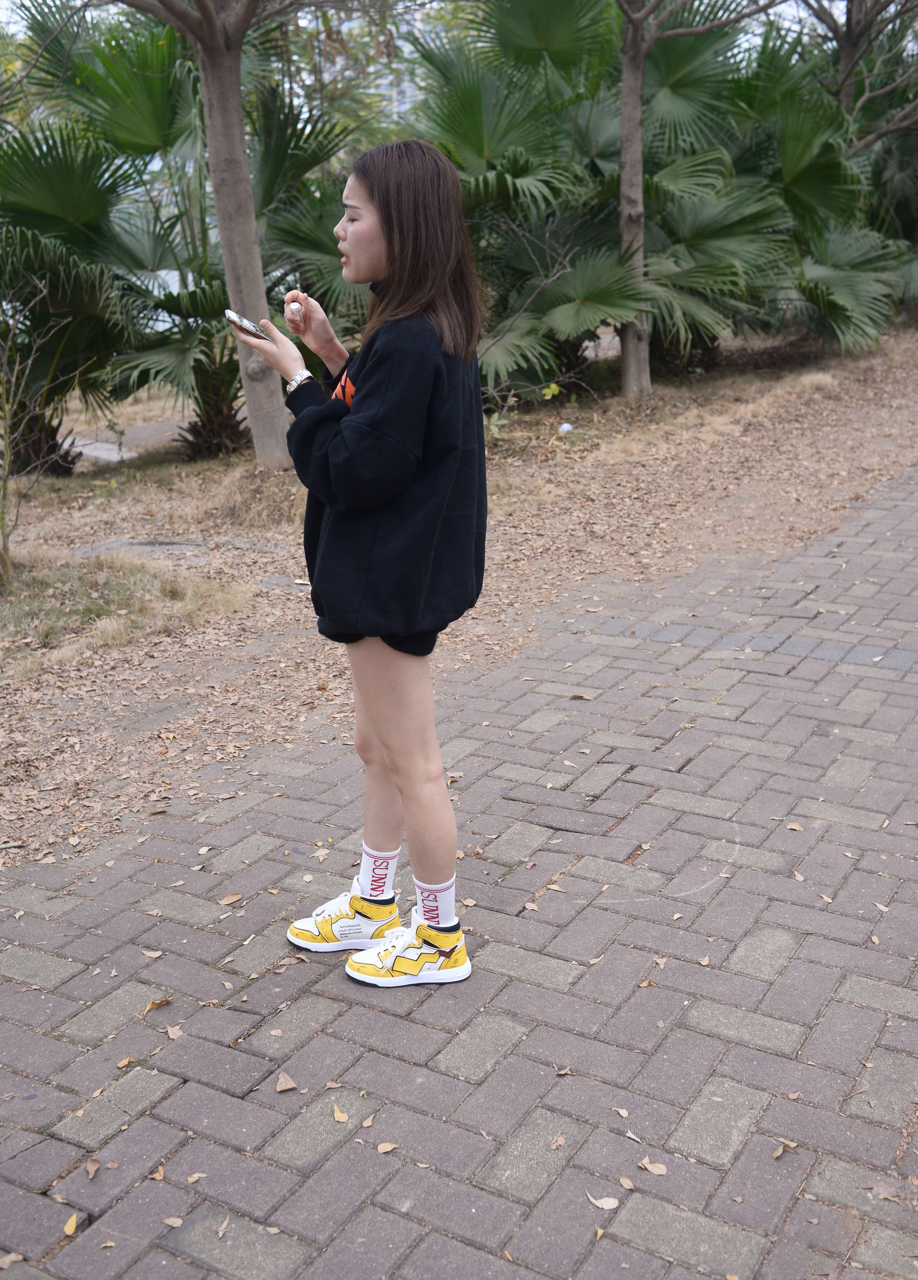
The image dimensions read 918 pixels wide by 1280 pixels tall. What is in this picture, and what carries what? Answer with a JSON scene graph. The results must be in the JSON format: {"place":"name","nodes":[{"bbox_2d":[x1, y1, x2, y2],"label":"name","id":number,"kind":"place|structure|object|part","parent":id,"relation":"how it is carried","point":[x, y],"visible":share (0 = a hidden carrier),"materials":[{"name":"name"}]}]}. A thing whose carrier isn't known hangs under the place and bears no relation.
{"place":"outdoors","nodes":[
{"label":"outdoors","id":0,"kind":"place"},
{"bbox_2d":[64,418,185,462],"label":"concrete path","id":1,"kind":"structure","parent":0,"point":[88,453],"materials":[{"name":"grey concrete"}]},
{"bbox_2d":[371,2,423,122],"label":"building","id":2,"kind":"structure","parent":0,"point":[405,84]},
{"bbox_2d":[1,0,871,41],"label":"sky","id":3,"kind":"structure","parent":0,"point":[826,3],"materials":[{"name":"white"}]},
{"bbox_2d":[0,326,917,860],"label":"leaf-covered ground","id":4,"kind":"structure","parent":0,"point":[255,474],"materials":[{"name":"brown"}]},
{"bbox_2d":[0,296,61,583],"label":"bare shrub","id":5,"kind":"object","parent":4,"relation":"on","point":[3,482],"visible":1,"materials":[{"name":"brown plant"}]},
{"bbox_2d":[0,125,144,474],"label":"palm tree","id":6,"kind":"object","parent":4,"relation":"on","point":[21,468],"visible":0.92,"materials":[{"name":"green plant"}]},
{"bbox_2d":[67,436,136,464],"label":"stone slab","id":7,"kind":"structure","parent":4,"relation":"on","point":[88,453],"materials":[{"name":"grey"}]},
{"bbox_2d":[0,553,250,667],"label":"grass patch","id":8,"kind":"object","parent":4,"relation":"on","point":[122,599],"visible":0.65,"materials":[{"name":"plant"}]},
{"bbox_2d":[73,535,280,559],"label":"stone slab","id":9,"kind":"object","parent":4,"relation":"on","point":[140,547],"visible":0.51,"materials":[{"name":"grey stone"}]},
{"bbox_2d":[116,0,304,471],"label":"tree","id":10,"kind":"object","parent":4,"relation":"on","point":[240,145],"visible":0.99,"materials":[{"name":"plant"}]},
{"label":"tree trunk","id":11,"kind":"part","parent":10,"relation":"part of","materials":[{"name":"wood"}]},
{"bbox_2d":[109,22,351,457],"label":"palm tree","id":12,"kind":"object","parent":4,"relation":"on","point":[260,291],"visible":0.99,"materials":[{"name":"green plant"}]},
{"bbox_2d":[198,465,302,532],"label":"dry grass clump","id":13,"kind":"structure","parent":4,"relation":"on","point":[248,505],"materials":[{"name":"beige plant"}]},
{"bbox_2d":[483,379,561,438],"label":"shrub","id":14,"kind":"object","parent":4,"relation":"on","point":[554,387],"visible":0.65,"materials":[{"name":"green plant"}]},
{"bbox_2d":[557,421,574,433],"label":"white litter","id":15,"kind":"object","parent":4,"relation":"on","point":[567,426],"visible":0.96,"materials":[{"name":"white"}]},
{"bbox_2d":[403,0,789,390],"label":"palm tree","id":16,"kind":"object","parent":4,"relation":"on","point":[561,11],"visible":0.76,"materials":[{"name":"green plant"}]},
{"bbox_2d":[613,0,790,396],"label":"tree","id":17,"kind":"object","parent":4,"relation":"on","point":[639,145],"visible":1,"materials":[{"name":"plant"}]},
{"bbox_2d":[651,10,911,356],"label":"palm tree","id":18,"kind":"object","parent":4,"relation":"on","point":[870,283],"visible":0.68,"materials":[{"name":"green plant"}]},
{"bbox_2d":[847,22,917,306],"label":"palm tree","id":19,"kind":"object","parent":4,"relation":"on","point":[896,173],"visible":0.58,"materials":[{"name":"green plant"}]},
{"bbox_2d":[1,462,917,1279],"label":"brick pavement","id":20,"kind":"structure","parent":0,"point":[716,1009],"materials":[{"name":"brick"}]},
{"bbox_2d":[0,1251,24,1267],"label":"dry leaf","id":21,"kind":"object","parent":20,"relation":"on","point":[14,1257],"visible":0.98,"materials":[{"name":"brown"}]},
{"bbox_2d":[62,1211,78,1236],"label":"fallen leaf","id":22,"kind":"object","parent":20,"relation":"on","point":[73,1223],"visible":0.91,"materials":[{"name":"yellow plant"}]},
{"bbox_2d":[83,1157,100,1179],"label":"dry leaf","id":23,"kind":"object","parent":20,"relation":"on","point":[94,1163],"visible":0.97,"materials":[{"name":"brown plant"}]},
{"bbox_2d":[115,1055,135,1067],"label":"dry leaf","id":24,"kind":"object","parent":20,"relation":"on","point":[124,1061],"visible":0.92,"materials":[{"name":"brown plant"}]},
{"bbox_2d":[142,948,163,958],"label":"dry leaf","id":25,"kind":"object","parent":20,"relation":"on","point":[153,954],"visible":0.97,"materials":[{"name":"brown plant"}]},
{"bbox_2d":[148,1165,165,1180],"label":"dry leaf","id":26,"kind":"object","parent":20,"relation":"on","point":[158,1176],"visible":0.82,"materials":[{"name":"brown"}]},
{"bbox_2d":[143,997,172,1013],"label":"dry leaf","id":27,"kind":"object","parent":20,"relation":"on","point":[155,1004],"visible":0.96,"materials":[{"name":"brown plant"}]},
{"bbox_2d":[162,1214,183,1227],"label":"dry leaf","id":28,"kind":"object","parent":20,"relation":"on","point":[170,1221],"visible":0.96,"materials":[{"name":"brown plant"}]},
{"bbox_2d":[165,1024,183,1039],"label":"dry leaf","id":29,"kind":"object","parent":20,"relation":"on","point":[170,1033],"visible":0.96,"materials":[{"name":"brown plant"}]},
{"bbox_2d":[185,1171,205,1183],"label":"fallen leaf","id":30,"kind":"object","parent":20,"relation":"on","point":[191,1179],"visible":0.92,"materials":[{"name":"brown plant"}]},
{"bbox_2d":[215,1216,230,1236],"label":"dry leaf","id":31,"kind":"object","parent":20,"relation":"on","point":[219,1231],"visible":0.93,"materials":[{"name":"brown plant"}]},
{"bbox_2d":[217,891,243,904],"label":"dry leaf","id":32,"kind":"object","parent":20,"relation":"on","point":[224,902],"visible":0.98,"materials":[{"name":"brown plant"}]},
{"bbox_2d":[275,1071,298,1092],"label":"dry leaf","id":33,"kind":"object","parent":20,"relation":"on","point":[289,1085],"visible":0.99,"materials":[{"name":"brown plant"}]},
{"bbox_2d":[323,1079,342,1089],"label":"dry leaf","id":34,"kind":"object","parent":20,"relation":"on","point":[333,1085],"visible":0.96,"materials":[{"name":"brown plant"}]},
{"bbox_2d":[331,1104,349,1122],"label":"dry leaf","id":35,"kind":"object","parent":20,"relation":"on","point":[338,1114],"visible":0.98,"materials":[{"name":"brown plant"}]},
{"bbox_2d":[360,1113,376,1127],"label":"dry leaf","id":36,"kind":"object","parent":20,"relation":"on","point":[366,1124],"visible":0.97,"materials":[{"name":"beige plant"}]},
{"bbox_2d":[247,140,490,984],"label":"woman","id":37,"kind":"object","parent":20,"relation":"on","point":[394,272],"visible":0.98},
{"bbox_2d":[224,309,272,340],"label":"smartphone","id":38,"kind":"object","parent":37,"relation":"in","point":[245,322],"visible":0.75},
{"bbox_2d":[375,1140,398,1153],"label":"dry leaf","id":39,"kind":"object","parent":20,"relation":"on","point":[384,1148],"visible":0.98,"materials":[{"name":"brown plant"}]},
{"bbox_2d":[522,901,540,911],"label":"dry leaf","id":40,"kind":"object","parent":20,"relation":"on","point":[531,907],"visible":0.94,"materials":[{"name":"brown plant"}]},
{"bbox_2d":[549,1134,566,1148],"label":"dry leaf","id":41,"kind":"object","parent":20,"relation":"on","point":[559,1142],"visible":0.94,"materials":[{"name":"brown plant"}]},
{"bbox_2d":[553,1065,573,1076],"label":"dry leaf","id":42,"kind":"object","parent":20,"relation":"on","point":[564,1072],"visible":0.93,"materials":[{"name":"brown plant"}]},
{"bbox_2d":[567,692,593,700],"label":"dry leaf","id":43,"kind":"object","parent":20,"relation":"on","point":[574,696],"visible":0.96,"materials":[{"name":"brown plant"}]},
{"bbox_2d":[586,1192,619,1210],"label":"dry leaf","id":44,"kind":"object","parent":20,"relation":"on","point":[605,1205],"visible":0.96,"materials":[{"name":"beige plant"}]},
{"bbox_2d":[612,1106,631,1119],"label":"dry leaf","id":45,"kind":"object","parent":20,"relation":"on","point":[623,1114],"visible":0.95,"materials":[{"name":"brown plant"}]},
{"bbox_2d":[617,1175,635,1190],"label":"dry leaf","id":46,"kind":"object","parent":20,"relation":"on","point":[623,1181],"visible":0.95,"materials":[{"name":"brown plant"}]},
{"bbox_2d":[624,1128,643,1141],"label":"leaf","id":47,"kind":"object","parent":20,"relation":"on","point":[628,1134],"visible":0.95,"materials":[{"name":"beige plant"}]},
{"bbox_2d":[638,1158,667,1175],"label":"dry leaf","id":48,"kind":"object","parent":20,"relation":"on","point":[657,1171],"visible":0.98,"materials":[{"name":"brown plant"}]},
{"bbox_2d":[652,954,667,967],"label":"dry leaf","id":49,"kind":"object","parent":20,"relation":"on","point":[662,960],"visible":0.93,"materials":[{"name":"brown plant"}]},
{"bbox_2d":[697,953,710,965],"label":"dry leaf","id":50,"kind":"object","parent":20,"relation":"on","point":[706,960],"visible":0.96,"materials":[{"name":"brown plant"}]},
{"bbox_2d":[772,1139,798,1157],"label":"dry leaf","id":51,"kind":"object","parent":20,"relation":"on","point":[780,1153],"visible":0.89,"materials":[{"name":"brown plant"}]},
{"bbox_2d":[786,820,805,830],"label":"fallen leaf","id":52,"kind":"object","parent":20,"relation":"on","point":[793,826],"visible":0.95,"materials":[{"name":"beige plant"}]},
{"bbox_2d":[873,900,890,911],"label":"dry leaf","id":53,"kind":"object","parent":20,"relation":"on","point":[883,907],"visible":0.86,"materials":[{"name":"beige plant"}]},
{"bbox_2d":[870,1181,900,1200],"label":"dry leaf","id":54,"kind":"object","parent":20,"relation":"on","point":[880,1189],"visible":0.91,"materials":[{"name":"brown plant"}]},
{"bbox_2d":[803,0,917,145],"label":"tree","id":55,"kind":"object","parent":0,"point":[849,11],"visible":0.78,"materials":[{"name":"brown plant"}]}
]}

» **Problem details**:
Show the lines of the records that contain the word "nodes".

» **Task response**:
The image dimensions read 918 pixels wide by 1280 pixels tall. What is in this picture, and what carries what? Answer with a JSON scene graph. The results must be in the JSON format: {"place":"name","nodes":[{"bbox_2d":[x1, y1, x2, y2],"label":"name","id":number,"kind":"place|structure|object|part","parent":id,"relation":"how it is carried","point":[x, y],"visible":share (0 = a hidden carrier),"materials":[{"name":"name"}]}]}. A thing whose carrier isn't known hangs under the place and bears no relation.
{"place":"outdoors","nodes":[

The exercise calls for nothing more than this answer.